> [INSTRUCTIONS TO FOLLOW]
Repeat the text of every record below word for word, keeping each line break where it falls.

> [SOURCE DATA]
▼
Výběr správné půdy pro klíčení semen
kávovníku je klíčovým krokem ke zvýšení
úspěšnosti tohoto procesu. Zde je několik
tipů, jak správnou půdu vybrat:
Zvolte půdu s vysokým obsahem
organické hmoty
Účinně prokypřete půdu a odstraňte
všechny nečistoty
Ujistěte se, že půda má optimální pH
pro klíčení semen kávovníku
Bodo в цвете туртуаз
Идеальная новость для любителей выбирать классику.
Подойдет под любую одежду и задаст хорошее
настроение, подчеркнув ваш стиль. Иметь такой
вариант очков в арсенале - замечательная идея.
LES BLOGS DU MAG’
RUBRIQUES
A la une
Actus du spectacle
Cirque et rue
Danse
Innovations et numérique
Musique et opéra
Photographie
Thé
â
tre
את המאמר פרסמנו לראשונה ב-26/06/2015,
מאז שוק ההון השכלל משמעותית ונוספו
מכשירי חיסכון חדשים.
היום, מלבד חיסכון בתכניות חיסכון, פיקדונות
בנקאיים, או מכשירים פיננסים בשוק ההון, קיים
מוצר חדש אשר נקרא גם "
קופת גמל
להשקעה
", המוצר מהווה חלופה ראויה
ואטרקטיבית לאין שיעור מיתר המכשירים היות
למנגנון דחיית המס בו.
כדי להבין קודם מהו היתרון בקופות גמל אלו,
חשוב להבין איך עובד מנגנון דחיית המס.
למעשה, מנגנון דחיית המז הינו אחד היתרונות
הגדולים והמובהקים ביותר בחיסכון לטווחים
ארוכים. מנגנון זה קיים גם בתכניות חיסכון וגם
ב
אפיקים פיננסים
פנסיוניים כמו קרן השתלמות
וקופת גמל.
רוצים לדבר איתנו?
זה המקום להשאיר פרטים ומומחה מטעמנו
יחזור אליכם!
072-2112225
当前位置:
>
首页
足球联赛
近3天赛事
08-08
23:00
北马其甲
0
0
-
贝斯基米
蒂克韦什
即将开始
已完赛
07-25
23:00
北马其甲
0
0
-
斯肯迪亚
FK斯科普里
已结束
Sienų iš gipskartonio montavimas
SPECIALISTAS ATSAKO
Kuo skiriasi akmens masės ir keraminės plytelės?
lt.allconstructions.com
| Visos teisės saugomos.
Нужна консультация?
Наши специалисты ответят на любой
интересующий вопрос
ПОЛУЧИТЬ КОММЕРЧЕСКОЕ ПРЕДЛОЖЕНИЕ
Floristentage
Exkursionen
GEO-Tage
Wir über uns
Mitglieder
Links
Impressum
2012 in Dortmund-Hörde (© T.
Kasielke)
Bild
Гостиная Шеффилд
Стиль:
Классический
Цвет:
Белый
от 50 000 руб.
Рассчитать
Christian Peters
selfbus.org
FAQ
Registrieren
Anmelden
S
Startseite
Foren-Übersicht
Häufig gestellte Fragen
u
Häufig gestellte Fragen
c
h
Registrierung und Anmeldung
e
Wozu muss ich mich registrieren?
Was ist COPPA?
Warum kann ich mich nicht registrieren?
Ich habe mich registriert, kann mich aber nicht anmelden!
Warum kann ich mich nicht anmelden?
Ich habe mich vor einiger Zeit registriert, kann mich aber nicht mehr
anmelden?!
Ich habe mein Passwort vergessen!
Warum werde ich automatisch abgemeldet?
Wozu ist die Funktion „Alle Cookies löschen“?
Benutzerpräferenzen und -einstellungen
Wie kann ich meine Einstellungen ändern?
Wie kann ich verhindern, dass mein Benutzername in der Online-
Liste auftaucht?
▲
> [ANSWER SPACE]
Výběr správné půdy pro klíčení semen
kávovníku je klíčovým krokem ke zvýšení
úspěšnosti tohoto procesu. Zde je několik
tipů, jak správnou půdu vybrat:
Zvolte půdu s vysokým obsahem
organické hmoty
Účinně prokypřete půdu a odstraňte
všechny nečistoty
Ujistěte se, že půda má optimální pH
pro klíčení semen kávovníku
Bodo в цвете туртуаз
Идеальная новость для любителей выбирать классику.
Подойдет под любую одежду и задаст хорошее
настроение, подчеркнув ваш стиль. Иметь такой
вариант очков в арсенале - замечательная идея.
LES BLOGS DU MAG’
RUBRIQUES
A la une
Actus du spectacle
Cirque et rue
Danse
Innovations et numérique
Musique et opéra
Photographie
Thé
â
tre
את המאמר פרסמנו לראשונה ב-26/06/2015,
מאז שוק ההון השכלל משמעותית ונוספו
מכשירי חיסכון חדשים.
היום, מלבד חיסכון בתכניות חיסכון, פיקדונות
בנקאיים, או מכשירים פיננסים בשוק ההון, קיים
מוצר חדש אשר נקרא גם "
קופת גמל
להשקעה
", המוצר מהווה חלופה ראויה
ואטרקטיבית לאין שיעור מיתר המכשירים היות
למנגנון דחיית המס בו.
כדי להבין קודם מהו היתרון בקופות גמל אלו,
חשוב להבין איך עובד מנגנון דחיית המס.
למעשה, מנגנון דחיית המז הינו אחד היתרונות
הגדולים והמובהקים ביותר בחיסכון לטווחים
ארוכים. מנגנון זה קיים גם בתכניות חיסכון וגם
ב
אפיקים פיננסים
פנסיוניים כמו קרן השתלמות
וקופת גמל.
רוצים לדבר איתנו?
זה המקום להשאיר פרטים ומומחה מטעמנו
יחזור אליכם!
072-2112225
当前位置:
>
首页
足球联赛
近3天赛事
08-08
23:00
北马其甲
0
0
-
贝斯基米
蒂克韦什
即将开始
已完赛
07-25
23:00
北马其甲
0
0
-
斯肯迪亚
FK斯科普里
已结束
Sienų iš gipskartonio montavimas
SPECIALISTAS ATSAKO
Kuo skiriasi akmens masės ir keraminės plytelės?
lt.allconstructions.com
| Visos teisės saugomos.
Нужна консультация?
Наши специалисты ответят на любой
интересующий вопрос
ПОЛУЧИТЬ КОММЕРЧЕСКОЕ ПРЕДЛОЖЕНИЕ
Floristentage
Exkursionen
GEO-Tage
Wir über uns
Mitglieder
Links
Impressum
2012 in Dortmund-Hörde (© T.
Kasielke)
Bild
Гостиная Шеффилд
Стиль:
Классический
Цвет:
Белый
от 50 000 руб.
Рассчитать
Christian Peters
selfbus.org
FAQ
Registrieren
Anmelden
S
Startseite
Foren-Übersicht
Häufig gestellte Fragen
u
Häufig gestellte Fragen
c
h
Registrierung und Anmeldung
e
Wozu muss ich mich registrieren?
Was ist COPPA?
Warum kann ich mich nicht registrieren?
Ich habe mich registriert, kann mich aber nicht anmelden!
Warum kann ich mich nicht anmelden?
Ich habe mich vor einiger Zeit registriert, kann mich aber nicht mehr
anmelden?!
Ich habe mein Passwort vergessen!
Warum werde ich automatisch abgemeldet?
Wozu ist die Funktion „Alle Cookies löschen“?
Benutzerpräferenzen und -einstellungen
Wie kann ich meine Einstellungen ändern?
Wie kann ich verhindern, dass mein Benutzername in der Online-
Liste auftaucht?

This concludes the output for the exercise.